Exercise instructions: Go through the data below and copy out only the lines that contain the string "MARKA".

(Records provided)

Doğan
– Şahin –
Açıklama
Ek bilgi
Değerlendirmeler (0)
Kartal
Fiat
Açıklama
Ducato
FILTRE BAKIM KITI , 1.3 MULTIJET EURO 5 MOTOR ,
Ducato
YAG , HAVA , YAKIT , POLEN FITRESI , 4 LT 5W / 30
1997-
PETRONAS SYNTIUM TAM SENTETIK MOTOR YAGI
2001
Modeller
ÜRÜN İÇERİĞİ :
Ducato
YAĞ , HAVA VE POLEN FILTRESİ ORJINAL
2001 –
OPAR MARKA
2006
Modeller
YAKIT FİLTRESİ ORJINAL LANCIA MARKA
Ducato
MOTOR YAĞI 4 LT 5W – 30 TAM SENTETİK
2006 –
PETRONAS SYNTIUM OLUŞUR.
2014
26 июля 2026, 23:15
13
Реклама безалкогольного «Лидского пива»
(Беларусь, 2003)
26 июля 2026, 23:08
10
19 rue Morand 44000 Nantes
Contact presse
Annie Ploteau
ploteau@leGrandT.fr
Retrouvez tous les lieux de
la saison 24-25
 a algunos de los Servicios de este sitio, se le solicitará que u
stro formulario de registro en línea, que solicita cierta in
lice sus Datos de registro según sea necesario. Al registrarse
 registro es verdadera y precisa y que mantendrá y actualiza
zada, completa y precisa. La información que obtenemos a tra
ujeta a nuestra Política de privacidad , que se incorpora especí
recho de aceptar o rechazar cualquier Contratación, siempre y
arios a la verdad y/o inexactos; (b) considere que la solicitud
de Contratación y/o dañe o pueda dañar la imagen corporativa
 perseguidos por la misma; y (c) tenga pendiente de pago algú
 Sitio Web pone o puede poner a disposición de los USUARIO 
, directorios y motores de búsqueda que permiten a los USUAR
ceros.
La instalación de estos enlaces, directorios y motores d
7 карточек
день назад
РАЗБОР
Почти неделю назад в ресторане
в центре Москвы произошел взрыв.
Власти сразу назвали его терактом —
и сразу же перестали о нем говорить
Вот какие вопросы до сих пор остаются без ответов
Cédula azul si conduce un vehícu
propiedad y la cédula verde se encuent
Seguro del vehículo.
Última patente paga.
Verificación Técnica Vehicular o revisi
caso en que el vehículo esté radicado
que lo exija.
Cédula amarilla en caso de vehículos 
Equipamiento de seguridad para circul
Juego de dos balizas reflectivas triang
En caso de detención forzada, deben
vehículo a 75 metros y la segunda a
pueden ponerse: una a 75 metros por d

(End Records provided)
(Records provided)

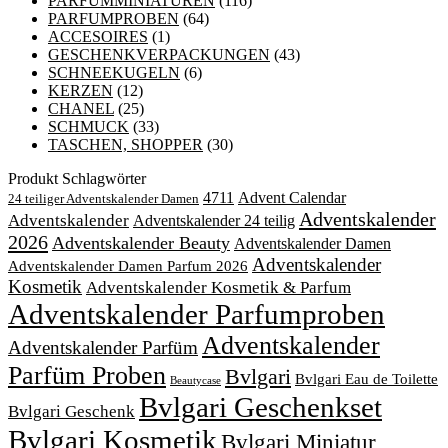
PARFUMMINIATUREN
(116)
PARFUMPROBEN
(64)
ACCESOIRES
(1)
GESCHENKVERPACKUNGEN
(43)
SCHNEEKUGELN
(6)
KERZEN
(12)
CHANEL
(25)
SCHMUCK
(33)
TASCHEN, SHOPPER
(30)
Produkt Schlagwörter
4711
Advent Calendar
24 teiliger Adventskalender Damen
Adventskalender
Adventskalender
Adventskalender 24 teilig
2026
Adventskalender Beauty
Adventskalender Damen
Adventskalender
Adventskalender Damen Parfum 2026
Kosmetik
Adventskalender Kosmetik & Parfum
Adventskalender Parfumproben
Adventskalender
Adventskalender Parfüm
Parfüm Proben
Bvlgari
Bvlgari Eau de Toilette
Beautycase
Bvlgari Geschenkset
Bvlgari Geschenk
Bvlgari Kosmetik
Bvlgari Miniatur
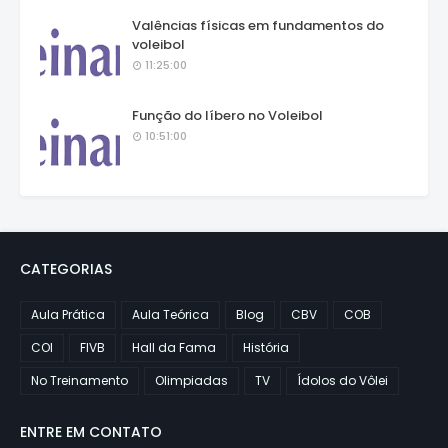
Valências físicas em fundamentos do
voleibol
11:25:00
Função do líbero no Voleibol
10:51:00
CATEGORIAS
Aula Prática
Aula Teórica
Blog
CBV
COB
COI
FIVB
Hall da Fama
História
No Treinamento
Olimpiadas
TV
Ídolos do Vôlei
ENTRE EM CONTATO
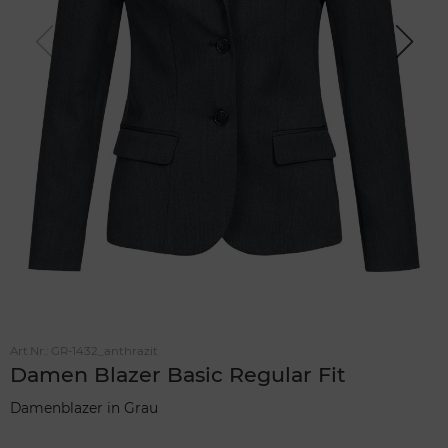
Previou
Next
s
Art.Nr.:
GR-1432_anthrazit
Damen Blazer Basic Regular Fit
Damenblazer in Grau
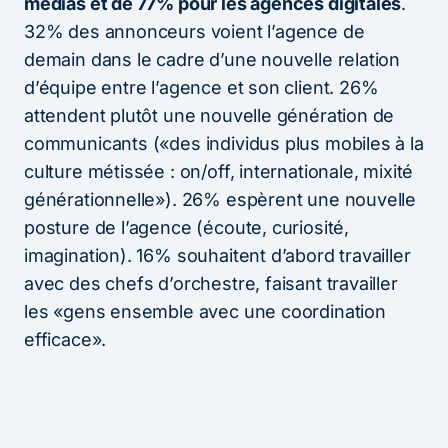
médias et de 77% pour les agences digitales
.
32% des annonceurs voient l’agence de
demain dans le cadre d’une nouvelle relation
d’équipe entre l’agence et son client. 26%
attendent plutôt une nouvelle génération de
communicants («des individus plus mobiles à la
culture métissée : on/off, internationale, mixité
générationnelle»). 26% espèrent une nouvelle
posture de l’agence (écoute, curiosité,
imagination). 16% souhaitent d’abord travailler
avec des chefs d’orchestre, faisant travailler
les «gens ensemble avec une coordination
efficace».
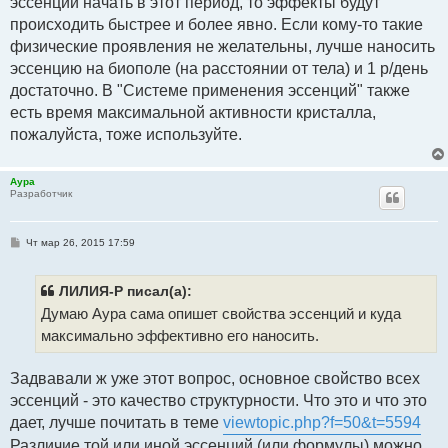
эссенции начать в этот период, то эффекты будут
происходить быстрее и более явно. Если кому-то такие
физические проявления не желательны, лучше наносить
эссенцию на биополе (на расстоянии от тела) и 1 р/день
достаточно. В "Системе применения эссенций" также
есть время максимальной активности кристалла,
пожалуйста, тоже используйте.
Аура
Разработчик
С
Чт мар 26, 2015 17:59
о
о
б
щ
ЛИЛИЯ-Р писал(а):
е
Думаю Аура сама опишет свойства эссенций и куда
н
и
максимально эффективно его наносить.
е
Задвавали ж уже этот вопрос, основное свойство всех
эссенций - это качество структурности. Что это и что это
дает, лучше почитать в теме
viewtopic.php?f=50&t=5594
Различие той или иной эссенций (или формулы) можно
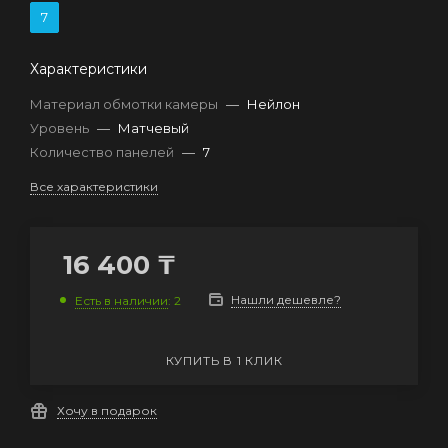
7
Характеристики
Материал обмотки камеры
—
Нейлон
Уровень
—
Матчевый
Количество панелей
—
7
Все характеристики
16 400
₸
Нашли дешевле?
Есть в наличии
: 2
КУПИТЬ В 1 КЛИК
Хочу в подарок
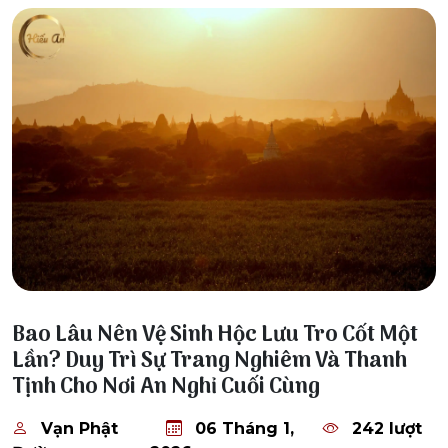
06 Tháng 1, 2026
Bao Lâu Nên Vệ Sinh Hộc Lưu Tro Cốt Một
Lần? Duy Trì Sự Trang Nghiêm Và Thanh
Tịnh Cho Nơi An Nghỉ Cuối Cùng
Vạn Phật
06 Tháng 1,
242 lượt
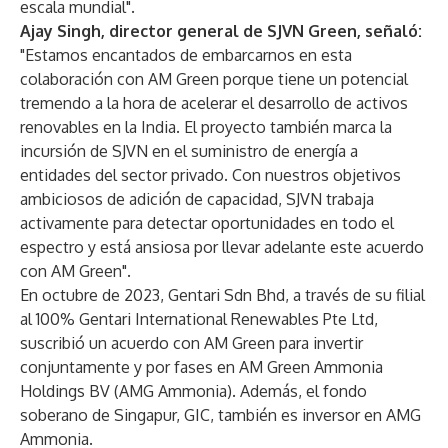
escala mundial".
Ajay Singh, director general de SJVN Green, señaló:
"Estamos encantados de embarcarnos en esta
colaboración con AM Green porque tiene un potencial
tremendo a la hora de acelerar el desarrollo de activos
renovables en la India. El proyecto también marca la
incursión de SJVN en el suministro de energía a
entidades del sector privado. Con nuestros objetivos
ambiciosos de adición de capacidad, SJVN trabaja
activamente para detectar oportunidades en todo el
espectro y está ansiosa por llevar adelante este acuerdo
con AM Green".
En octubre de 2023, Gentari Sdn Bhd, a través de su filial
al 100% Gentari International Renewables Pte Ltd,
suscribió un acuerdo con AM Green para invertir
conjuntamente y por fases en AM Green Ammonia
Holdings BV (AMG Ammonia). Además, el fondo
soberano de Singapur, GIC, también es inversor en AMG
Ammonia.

(End Records provided)

Problem solution:
OPAR MARKA
YAKIT FİLTRESİ ORJINAL LANCIA MARKA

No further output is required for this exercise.